BUTTERFIELD 8 by John O'Hara

 Finished We 8/2/23

One of my ancient paperbacks that I first read during the week of Su 11/8/92.

I'm glad that I revisited this one because the second time around I really loved. 

Set in NYC during the early 1930's and it's kind of like Jay McInerney 'BRIGHT LIGHTS BIG CITY. It's fairly shocking the way that Ohara deals with female sexuality. Gloria Wandrous's attitude is more like that of a licentious male character.  

Synopsis from the book's page at Wikipedia:

"The novel explores the life of Gloria Wandrous, a young woman having an affair with Weston Liggett, an older, married businessman. Set in New York circa 1931, it fills in her family background and sexual history, and it locates her within a circle of friends, their relationships, and economic struggles, providing a closely observed tour of "the sordid and sensational lives of people on the fringe of café society and the underworld". The minor character of Jimmy Malloy, a junior newspaper reporter, serves as O'Hara’s alter ego; he has the style of a Yale University graduate but not the means.

The title of the novel derives from the pattern of telephone exchange names in the United States and Canada. Until the early 1970s, telephone exchanges were indicated by two letters and commonly referred to by names instead of by numbers, with the BU represented on the telephone dial as "28," followed by four digits. In December 1930, an additional digit was appended to the exchange name. BUtterfield was an exchange that provided service to Manhattan's well-to-do Upper East Side, and BUtterfield 8 was still new when the novel was published."

Link at Wikipedia:

https://en.wikipedia.org/wiki/BUtterfield_8_(novel)

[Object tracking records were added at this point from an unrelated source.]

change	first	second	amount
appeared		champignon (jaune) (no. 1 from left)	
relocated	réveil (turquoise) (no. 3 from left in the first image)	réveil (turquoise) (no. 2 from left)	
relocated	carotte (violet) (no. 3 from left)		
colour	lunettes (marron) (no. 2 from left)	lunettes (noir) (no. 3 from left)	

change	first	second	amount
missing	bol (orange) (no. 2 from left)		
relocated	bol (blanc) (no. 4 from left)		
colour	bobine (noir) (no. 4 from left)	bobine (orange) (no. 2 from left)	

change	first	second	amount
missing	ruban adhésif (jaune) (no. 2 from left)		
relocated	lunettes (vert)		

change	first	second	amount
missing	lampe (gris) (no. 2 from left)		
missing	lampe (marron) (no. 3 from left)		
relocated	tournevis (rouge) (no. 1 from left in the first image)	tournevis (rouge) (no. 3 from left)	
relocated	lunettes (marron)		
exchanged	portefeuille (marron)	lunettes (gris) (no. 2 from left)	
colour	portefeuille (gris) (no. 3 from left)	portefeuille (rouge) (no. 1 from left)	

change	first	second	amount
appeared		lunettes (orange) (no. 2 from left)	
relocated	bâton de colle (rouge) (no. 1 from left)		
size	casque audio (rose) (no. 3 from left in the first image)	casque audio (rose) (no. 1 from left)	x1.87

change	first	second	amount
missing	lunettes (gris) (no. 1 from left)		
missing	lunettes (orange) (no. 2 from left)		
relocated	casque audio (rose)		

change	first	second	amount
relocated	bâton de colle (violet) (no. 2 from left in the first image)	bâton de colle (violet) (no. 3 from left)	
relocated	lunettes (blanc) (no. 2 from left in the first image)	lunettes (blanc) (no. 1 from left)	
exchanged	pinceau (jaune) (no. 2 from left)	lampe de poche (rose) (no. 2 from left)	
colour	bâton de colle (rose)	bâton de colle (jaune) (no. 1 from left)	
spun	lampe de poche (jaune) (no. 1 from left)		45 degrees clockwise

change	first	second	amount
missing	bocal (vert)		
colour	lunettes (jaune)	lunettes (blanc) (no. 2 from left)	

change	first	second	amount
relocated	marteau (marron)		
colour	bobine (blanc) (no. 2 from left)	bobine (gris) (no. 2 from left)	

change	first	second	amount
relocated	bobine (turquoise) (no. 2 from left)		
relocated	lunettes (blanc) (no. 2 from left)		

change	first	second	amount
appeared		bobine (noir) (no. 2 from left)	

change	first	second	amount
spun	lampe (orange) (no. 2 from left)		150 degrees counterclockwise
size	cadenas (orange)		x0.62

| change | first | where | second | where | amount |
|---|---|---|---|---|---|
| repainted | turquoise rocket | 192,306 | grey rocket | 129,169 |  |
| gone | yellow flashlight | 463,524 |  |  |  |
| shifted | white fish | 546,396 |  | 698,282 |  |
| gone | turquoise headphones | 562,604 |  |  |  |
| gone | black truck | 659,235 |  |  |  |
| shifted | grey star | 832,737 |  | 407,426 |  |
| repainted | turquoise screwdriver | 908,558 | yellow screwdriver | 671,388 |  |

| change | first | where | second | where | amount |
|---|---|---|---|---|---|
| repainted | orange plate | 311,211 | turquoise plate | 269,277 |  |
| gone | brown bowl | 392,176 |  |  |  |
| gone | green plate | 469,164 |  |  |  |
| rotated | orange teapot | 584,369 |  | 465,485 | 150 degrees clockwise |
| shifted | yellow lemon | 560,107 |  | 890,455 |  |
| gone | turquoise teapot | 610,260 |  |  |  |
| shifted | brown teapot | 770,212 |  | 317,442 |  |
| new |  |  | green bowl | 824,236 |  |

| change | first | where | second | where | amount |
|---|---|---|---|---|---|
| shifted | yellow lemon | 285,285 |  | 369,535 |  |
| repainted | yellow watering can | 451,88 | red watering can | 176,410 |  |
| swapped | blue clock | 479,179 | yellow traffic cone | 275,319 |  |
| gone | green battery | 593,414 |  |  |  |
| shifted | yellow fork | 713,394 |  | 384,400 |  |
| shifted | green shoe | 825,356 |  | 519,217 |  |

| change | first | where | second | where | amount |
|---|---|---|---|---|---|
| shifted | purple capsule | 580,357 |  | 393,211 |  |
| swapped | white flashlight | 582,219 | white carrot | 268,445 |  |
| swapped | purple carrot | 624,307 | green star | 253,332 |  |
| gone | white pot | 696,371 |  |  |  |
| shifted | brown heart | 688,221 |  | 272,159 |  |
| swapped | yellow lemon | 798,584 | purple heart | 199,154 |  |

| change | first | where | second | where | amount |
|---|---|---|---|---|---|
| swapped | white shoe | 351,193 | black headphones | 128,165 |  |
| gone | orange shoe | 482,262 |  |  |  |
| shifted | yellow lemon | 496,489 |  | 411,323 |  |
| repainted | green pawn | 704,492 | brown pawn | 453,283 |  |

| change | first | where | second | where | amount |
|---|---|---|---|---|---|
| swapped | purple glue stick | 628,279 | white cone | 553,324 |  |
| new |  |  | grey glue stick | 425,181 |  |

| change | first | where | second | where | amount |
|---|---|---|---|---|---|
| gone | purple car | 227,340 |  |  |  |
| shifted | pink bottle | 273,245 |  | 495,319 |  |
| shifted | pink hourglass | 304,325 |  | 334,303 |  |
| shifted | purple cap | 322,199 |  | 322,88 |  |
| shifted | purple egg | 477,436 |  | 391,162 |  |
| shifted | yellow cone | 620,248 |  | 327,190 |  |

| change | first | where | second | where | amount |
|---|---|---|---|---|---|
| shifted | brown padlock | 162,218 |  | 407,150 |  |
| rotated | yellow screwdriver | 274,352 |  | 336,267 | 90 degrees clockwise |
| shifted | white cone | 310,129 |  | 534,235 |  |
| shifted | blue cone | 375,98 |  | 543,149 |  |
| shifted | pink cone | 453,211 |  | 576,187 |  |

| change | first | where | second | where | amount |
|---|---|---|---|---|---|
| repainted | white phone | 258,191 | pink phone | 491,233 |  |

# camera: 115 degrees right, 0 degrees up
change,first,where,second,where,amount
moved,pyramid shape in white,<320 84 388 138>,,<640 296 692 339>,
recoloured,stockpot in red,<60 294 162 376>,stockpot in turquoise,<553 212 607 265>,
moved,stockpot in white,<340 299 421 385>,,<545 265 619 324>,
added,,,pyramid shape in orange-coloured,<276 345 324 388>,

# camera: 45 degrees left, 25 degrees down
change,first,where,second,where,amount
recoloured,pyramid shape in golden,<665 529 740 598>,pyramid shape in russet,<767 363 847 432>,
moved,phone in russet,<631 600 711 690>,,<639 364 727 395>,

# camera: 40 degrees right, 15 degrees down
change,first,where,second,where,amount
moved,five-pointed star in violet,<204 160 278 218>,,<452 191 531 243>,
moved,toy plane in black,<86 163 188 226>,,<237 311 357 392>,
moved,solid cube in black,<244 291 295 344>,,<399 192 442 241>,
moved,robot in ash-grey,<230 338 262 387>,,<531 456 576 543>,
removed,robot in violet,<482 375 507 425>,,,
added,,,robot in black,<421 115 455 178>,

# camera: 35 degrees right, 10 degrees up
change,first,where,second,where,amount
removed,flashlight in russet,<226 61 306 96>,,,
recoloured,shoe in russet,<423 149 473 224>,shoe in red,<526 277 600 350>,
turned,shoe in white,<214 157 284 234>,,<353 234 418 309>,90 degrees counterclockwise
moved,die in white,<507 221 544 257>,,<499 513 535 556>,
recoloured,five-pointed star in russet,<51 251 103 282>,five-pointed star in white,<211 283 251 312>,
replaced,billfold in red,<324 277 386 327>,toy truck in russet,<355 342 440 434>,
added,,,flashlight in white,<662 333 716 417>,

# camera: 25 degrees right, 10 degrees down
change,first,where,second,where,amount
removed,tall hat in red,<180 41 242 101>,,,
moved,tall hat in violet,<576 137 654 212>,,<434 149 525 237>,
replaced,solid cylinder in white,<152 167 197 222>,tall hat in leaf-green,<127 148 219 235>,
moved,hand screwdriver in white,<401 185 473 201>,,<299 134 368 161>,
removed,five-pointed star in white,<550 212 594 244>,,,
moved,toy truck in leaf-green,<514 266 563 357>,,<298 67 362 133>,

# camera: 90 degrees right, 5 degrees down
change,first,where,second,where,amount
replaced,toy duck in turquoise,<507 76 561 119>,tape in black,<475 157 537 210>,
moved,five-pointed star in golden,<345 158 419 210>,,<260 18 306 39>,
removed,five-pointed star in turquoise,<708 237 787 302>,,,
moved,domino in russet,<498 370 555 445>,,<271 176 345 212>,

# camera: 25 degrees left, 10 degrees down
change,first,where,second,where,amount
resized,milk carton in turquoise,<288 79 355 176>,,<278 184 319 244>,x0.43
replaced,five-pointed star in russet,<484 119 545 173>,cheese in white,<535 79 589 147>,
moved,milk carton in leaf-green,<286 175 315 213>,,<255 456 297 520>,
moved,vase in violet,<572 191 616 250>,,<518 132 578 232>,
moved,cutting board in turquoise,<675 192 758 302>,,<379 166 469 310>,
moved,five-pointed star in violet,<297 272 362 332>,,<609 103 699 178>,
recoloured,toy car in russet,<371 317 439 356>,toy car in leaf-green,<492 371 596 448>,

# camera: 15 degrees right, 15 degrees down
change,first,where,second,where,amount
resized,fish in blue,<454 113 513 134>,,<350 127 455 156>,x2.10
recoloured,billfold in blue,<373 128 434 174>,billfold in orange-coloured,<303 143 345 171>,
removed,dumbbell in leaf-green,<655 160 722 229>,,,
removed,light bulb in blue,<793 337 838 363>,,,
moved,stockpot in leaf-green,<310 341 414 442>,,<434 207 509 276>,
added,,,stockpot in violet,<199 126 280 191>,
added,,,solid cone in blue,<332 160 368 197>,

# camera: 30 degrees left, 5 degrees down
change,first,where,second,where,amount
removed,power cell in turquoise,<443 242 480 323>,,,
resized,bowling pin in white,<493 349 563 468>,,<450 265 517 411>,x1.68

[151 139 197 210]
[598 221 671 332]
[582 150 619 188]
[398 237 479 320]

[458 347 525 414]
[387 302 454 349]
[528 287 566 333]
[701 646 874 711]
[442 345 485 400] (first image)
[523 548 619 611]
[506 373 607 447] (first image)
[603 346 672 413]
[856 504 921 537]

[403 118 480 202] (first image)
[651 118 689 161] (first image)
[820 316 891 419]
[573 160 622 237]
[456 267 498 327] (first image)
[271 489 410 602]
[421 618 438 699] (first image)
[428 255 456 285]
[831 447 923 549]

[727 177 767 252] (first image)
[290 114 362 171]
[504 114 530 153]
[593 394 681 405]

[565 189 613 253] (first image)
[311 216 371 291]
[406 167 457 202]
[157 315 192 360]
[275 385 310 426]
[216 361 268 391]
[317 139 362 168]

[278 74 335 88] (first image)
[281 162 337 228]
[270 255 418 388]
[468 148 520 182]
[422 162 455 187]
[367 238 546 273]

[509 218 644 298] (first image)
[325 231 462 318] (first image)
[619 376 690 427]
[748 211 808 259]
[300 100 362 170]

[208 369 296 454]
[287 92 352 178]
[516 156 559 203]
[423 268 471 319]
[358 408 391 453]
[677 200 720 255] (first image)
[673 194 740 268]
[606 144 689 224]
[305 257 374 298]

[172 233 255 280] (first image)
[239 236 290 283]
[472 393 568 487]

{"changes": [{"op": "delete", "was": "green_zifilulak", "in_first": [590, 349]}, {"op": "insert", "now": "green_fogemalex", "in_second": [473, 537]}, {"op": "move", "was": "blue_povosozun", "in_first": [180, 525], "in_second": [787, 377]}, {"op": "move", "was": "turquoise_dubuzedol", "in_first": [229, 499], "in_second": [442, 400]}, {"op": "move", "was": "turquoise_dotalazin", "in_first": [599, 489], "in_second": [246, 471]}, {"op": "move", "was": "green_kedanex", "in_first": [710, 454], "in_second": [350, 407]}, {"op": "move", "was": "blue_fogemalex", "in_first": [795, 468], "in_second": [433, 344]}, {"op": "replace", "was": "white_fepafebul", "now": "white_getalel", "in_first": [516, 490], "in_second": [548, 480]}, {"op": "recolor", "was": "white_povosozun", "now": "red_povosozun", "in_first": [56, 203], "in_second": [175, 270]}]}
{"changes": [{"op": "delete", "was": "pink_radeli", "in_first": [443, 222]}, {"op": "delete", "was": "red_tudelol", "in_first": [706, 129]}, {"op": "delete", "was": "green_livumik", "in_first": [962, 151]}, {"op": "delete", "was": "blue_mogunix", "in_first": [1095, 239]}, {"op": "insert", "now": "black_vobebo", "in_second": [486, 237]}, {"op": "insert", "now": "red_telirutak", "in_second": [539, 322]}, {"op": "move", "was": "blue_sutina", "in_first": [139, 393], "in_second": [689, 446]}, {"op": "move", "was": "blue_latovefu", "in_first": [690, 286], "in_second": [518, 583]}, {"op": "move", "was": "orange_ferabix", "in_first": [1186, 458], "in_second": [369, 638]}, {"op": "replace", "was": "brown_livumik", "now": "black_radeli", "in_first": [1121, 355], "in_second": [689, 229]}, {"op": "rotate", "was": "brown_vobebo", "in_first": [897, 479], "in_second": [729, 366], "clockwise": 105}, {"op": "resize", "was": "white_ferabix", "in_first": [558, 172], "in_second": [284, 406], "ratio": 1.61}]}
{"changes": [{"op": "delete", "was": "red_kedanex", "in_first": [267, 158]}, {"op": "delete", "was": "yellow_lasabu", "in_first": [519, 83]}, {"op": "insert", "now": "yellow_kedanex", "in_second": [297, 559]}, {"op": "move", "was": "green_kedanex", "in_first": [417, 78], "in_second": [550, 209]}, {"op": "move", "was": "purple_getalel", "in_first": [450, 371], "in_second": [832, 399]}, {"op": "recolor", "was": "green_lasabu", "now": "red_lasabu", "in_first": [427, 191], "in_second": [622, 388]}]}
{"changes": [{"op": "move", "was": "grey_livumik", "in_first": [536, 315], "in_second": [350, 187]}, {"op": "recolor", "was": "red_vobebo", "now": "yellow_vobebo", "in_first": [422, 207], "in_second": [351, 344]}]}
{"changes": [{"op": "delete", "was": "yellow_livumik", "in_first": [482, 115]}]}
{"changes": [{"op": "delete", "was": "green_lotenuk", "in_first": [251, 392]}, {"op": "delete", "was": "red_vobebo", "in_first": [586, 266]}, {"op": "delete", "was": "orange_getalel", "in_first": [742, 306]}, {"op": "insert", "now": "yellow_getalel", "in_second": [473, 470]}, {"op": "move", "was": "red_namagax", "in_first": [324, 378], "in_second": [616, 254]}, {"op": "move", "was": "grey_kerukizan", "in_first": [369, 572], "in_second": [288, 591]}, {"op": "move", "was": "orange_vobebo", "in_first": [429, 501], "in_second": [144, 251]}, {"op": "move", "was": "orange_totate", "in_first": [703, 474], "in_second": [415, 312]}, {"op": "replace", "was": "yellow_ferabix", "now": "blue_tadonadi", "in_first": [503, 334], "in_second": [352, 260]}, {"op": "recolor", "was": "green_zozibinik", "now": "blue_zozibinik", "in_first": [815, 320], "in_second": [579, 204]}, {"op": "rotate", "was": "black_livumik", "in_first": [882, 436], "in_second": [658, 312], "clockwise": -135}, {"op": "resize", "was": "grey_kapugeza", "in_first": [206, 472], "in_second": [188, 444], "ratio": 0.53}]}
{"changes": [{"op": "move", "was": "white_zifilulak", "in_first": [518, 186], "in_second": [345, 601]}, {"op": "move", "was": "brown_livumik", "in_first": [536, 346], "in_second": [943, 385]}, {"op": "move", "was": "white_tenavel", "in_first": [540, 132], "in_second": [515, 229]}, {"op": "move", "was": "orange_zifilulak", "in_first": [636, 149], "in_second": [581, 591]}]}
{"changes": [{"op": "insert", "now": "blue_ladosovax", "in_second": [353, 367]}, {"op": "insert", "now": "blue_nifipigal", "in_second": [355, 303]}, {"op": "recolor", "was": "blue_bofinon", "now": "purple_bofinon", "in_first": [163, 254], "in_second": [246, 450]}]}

From the book's page at Amazon:

"A bestseller upon its publication in 1935, BUtterfield 8 was inspired by a news account of the discovery of the body of a beautiful young woman washed up on a Long Island beach. Was it an accident, a murder, a suicide? The circumstances of her death were never resolved, but O’Hara seized upon the tragedy to imagine the woman’s down-and-out life in New York City in the early 1930s.

“O’Hara understood better than any other American writer how class can both reveal and shape character,” Fran Lebowitz writes in her Introduction. With brash honesty and a flair for the unconventional, BUtterfield 8 lays bare the unspoken and often shocking truths that lurked beneath the surface of a society still reeling from the effects of the Great Depression. The result is a masterpiece of American fiction."